> INSTRUCTIONS FOR THE TASK
Copy out each line below that has the word "needed" in it.

Excerpts from a dataset
<<<<
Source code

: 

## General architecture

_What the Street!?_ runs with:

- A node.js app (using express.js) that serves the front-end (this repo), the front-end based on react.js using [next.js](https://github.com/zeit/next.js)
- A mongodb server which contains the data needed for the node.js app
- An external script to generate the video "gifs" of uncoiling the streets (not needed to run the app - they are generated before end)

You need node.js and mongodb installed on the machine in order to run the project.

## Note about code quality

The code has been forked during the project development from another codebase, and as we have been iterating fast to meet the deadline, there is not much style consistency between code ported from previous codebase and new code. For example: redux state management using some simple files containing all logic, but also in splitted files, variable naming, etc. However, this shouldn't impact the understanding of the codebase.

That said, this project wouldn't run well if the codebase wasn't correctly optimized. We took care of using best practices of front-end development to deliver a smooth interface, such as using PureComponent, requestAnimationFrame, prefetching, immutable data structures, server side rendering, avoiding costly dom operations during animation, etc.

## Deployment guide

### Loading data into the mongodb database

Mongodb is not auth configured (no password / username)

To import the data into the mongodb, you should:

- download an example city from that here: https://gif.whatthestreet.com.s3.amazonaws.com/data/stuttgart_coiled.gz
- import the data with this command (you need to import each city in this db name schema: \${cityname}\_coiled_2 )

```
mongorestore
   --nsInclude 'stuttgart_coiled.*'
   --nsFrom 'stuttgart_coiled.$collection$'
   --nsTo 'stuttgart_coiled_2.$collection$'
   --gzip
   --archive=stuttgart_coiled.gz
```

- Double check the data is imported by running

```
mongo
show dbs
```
>>>>
> YOUR RESPONSE
- A mongodb server which contains the data needed for the node.js app
- An external script to generate the video "gifs" of uncoiling the streets (not needed to run the app - they are generated before end)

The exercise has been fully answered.